Hello @jarrodwhitley0518
Thank you for your concern.
Disclaimer: I wrote every line of code in that file.
First of all “escapeshellarg” is not dangerous. It is used to escape a string to be used as a shell argument. You can read more about it here: https://php.net/manual/en/function.escapeshellarg.php .
However, there is another function in that file that is actually considered dangerous: exec. Below are the details of how I am using this function, and how unlikely it is to be used to attack your website.
—
All the code in that file is used to power one single feature in the plugin called “WordPress Integrity Diff Utility” that’s disabled by default. The button that allows you to enable it contains a warning with an explanation of the consequences of turning this tool on. The code is used to enable the execution of the Unix “diff” command to allow an admin to inspect corrupt WordPress files found during a malware scan.
The plugin firsts checks if the “diff” command exists executing this:
command -v diff 1>/dev/null
This command doesn’t accepts any user input, so it is 100% safe.

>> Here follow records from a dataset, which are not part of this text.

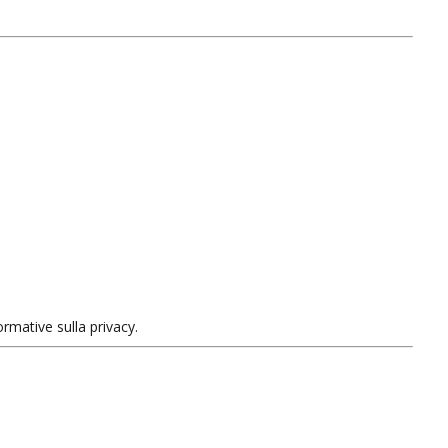
ormative sulla privacy.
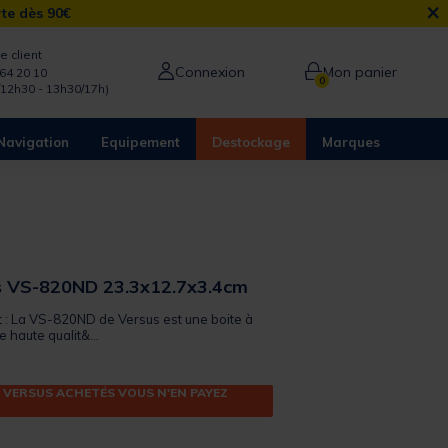
×
rte dès 90€
e client
Connexion
Mon panier
64 20 10
0
/12h30 - 13h30/17h)
Navigation
Equipement
Destockage
Marques
us VS-820ND 23.3x12.7x3.4cm
it : La VS-820ND de Versus est une boite à
 haute qualit&...
 VERSUS ACHETÉS VOUS N'EN PAYEZ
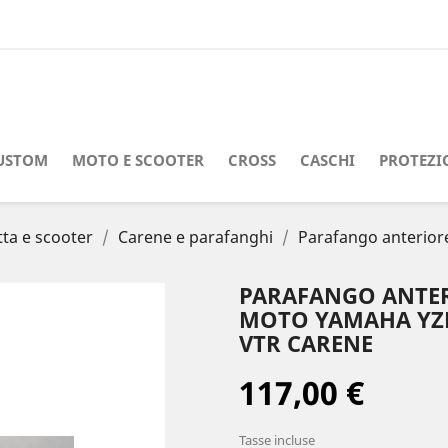
USTOM
MOTO E SCOOTER
CROSS
CASCHI
PROTEZI
tta e scooter
Carene e parafanghi
Parafango anterior
PARAFANGO ANTER
MOTO YAMAHA YZF 
VTR CARENE
117,00 €
Tasse incluse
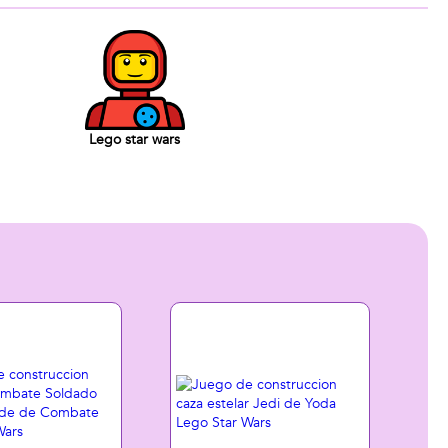
Lego star wars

Then, for every corrupt file, it executes this command:
diff -u -- FOO BAR 2> /dev/null
Where “FOO” and “BAR” are two files generated like this:
$a = tempnam(sys_get_temp_dir(), SUCURISCAN . '-integrity-');
$b = tempnam(sys_get_temp_dir(), SUCURISCAN . '-integrity-');
The user cannot tamper these files paths, so it is 100% safe.
Possible Attack Vectors
Here is a step-by-step of how to attack your website with this code:
- The hacker tricks you (or any other admin user) to enable the “WordPress Integrity Diff Utility”
- The hacker adds, modifies, or deletes —using a different exploit— one of the WordPress core files
- The hacker injects malicious code into WordPress’ official GitHub or Subversion repository
- The hacker tricks you to click the corrupt file from the “WordPress Integrity” page in the Sucuri plugin
- The plugin creates safe temporary files, as explained above, using PHP “tempnam” function
- The plugin downloads the malicious file from WordPress’ GitHub or Subversion repository into “FOO”

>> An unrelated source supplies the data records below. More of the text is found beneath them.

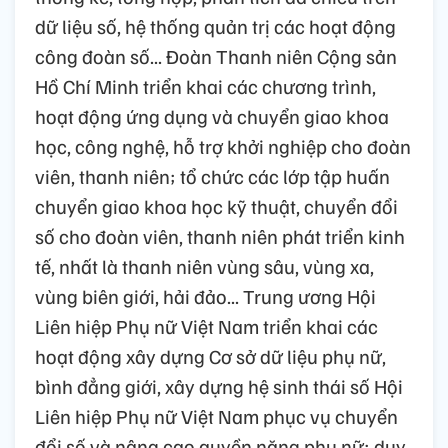
dữ liệu số, hệ thống quản trị các hoạt động
công đoàn số... Đoàn Thanh niên Cộng sản
Hồ Chí Minh triển khai các chương trình,
hoạt động ứng dụng và chuyển giao khoa
học, công nghệ, hỗ trợ khởi nghiệp cho đoàn
viên, thanh niên; tổ chức các lớp tập huấn
chuyển giao khoa học kỹ thuật, chuyển đổi
số cho đoàn viên, thanh niên phát triển kinh
tế, nhất là thanh niên vùng sâu, vùng xa,
vùng biên giới, hải đảo... Trung ương Hội
Liên hiệp Phụ nữ Việt Nam triển khai các
hoạt động xây dựng Cơ sở dữ liệu phụ nữ,
bình đẳng giới, xây dựng hệ sinh thái số Hội
Liên hiệp Phụ nữ Việt Nam phục vụ chuyển
đổi số và nâng cao quyền năng phụ nữ; duy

- The plugin copies the —possibly infected— file (created in step #2) into “BAR”
- The hacker replaces the “diff” binary with a malicious program, without alerting your hosting provider
- The rogue “diff” program takes “FOO” and “BAR” and spits malformed text
- The plugin prints the malformed text into the Sucuri Dashboard page
- The malformed text, somehow, bypasses all WordPress HTML escape functions
- The admin user who’s currently in the page gets pwned!
All of this is necessary in order to use the “command.lib.php” file maliciously. As you can see, some of these steps are very difficult to accomplish, and at some points it doesn’t makes sense to continue because, for example, if the hacker is able to compromise WordPress’ official GitHub/Subversion repository, why would they bother with your website? They can do more harm by continue the attack against Automatic instead.
In the unlikely scenario where the hacker has a grudge against you, they need to trick You, WordPress, and your Hosting Provider multiple times in order to use, maliciously, the code that I wrote inside that file.
This attack vector is almost impossible to happen.
I appreciate you taking the time to audit the Sucuri plugin’s code.
Please let me know if you have other concerns.